Our first target is to use this framework to improve ethanol production in Zymomonas mobilis. Until very recently, the only commercial fermentations have relied on yeast and other super-fungi that have been identified as excellent producers of ethanol from C5 sugars and other carbon sources. However, for some time it has been recognized that the facultative anaerobe Zymomonas mobilis can have a higher yield and faster specific rate of ethanol production when compared to yeast. In addition, yeast has a higher aeration cost, a high biomass production, and low temperature and ethanol tolerance compared to Zymomonas. Its yield of ethanol from sugar, derived from the Entner-Doudoroff pathway, is around 96%, the same as yeast. Because of its industrial potential, DuPont and others have dedicated themselves to scaling up Zymomonas for commercial fermentation of lignocellulosic residues such as corn stover. Zymomonas has already, for over a decade, been a target of metabolic engineering for utilization of diverse C5 sugars such as xylose and arabinose that are present in lignocellulosic hydrolysates.
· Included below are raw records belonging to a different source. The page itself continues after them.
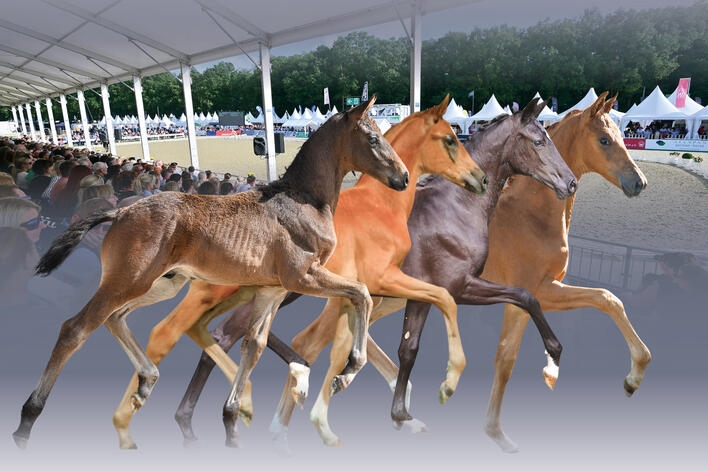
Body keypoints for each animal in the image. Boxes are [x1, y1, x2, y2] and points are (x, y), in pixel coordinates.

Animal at [12, 96, 411, 449]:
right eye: (372, 137)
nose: (404, 177)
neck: (302, 200)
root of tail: (121, 212)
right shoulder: (303, 277)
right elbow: (361, 293)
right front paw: (348, 371)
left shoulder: (272, 289)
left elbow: (254, 345)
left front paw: (232, 418)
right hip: (128, 280)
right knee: (76, 328)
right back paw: (27, 420)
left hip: (162, 284)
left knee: (115, 318)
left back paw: (147, 381)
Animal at [108, 95, 489, 449]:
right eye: (450, 139)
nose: (481, 179)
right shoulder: (346, 279)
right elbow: (398, 302)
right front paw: (355, 378)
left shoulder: (330, 288)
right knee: (168, 331)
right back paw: (135, 418)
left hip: (230, 292)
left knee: (212, 333)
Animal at [172, 97, 577, 449]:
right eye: (539, 140)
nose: (570, 182)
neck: (454, 207)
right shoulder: (458, 286)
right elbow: (524, 296)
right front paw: (553, 362)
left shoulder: (419, 293)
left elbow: (409, 348)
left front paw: (402, 414)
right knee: (223, 336)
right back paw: (205, 417)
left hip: (283, 291)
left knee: (241, 335)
A number of components in hydrolysates can inhibit the growth and ethanol production of bacteria and yeast. While in Z. mobilis the major inhibitor is usually acetate, other products such as vanillin, syringaldehyde, hydroxymethyl-furfural and furfural all show significant inhibitory effects. These inhibitors, and ethanol itself, have differential effects on growth and on ethanol production and have different behaviors depending on the sugars being utilized. In fact, the osmotic stress of sugars themselves can have a strong affect on the productivity of fermentation and different sugars have different uptake rates and saturation points. Further, the growth mode of Z. mobilis can have a strong effect on its productivity. Immobilized and suspended cultures have very different productivities and the use of flocculent cultures can increase volumetric productivity by as much as ten-fold. Efforts to optimize Z. mobilis for production are limited because a detailed understanding of all the physiological factors affecting metabolism including stress responses and inessential secondary metabolic pathways are not currently available. Identifying the genetic factors that contribute to these effects is a main aim of this proposal.

Despite availability of both the genome and a developed genetic toolbox with plasmids, a promoter system, and conjugal shuttle vectors capable of delivering transposons from E. coli, there has not yet been a large-scale genomic analysis of Zymomonas physiology. Consequently, the factors affecting key metabolisms and behaviors for ethanol production and tolerances to inhibitors in the feedstock and in its products are unknown. In doing so, we hope to elucidate engineering principles to improve ethanol production from lignocellulosic sources by Z. mobilis and perhaps other species.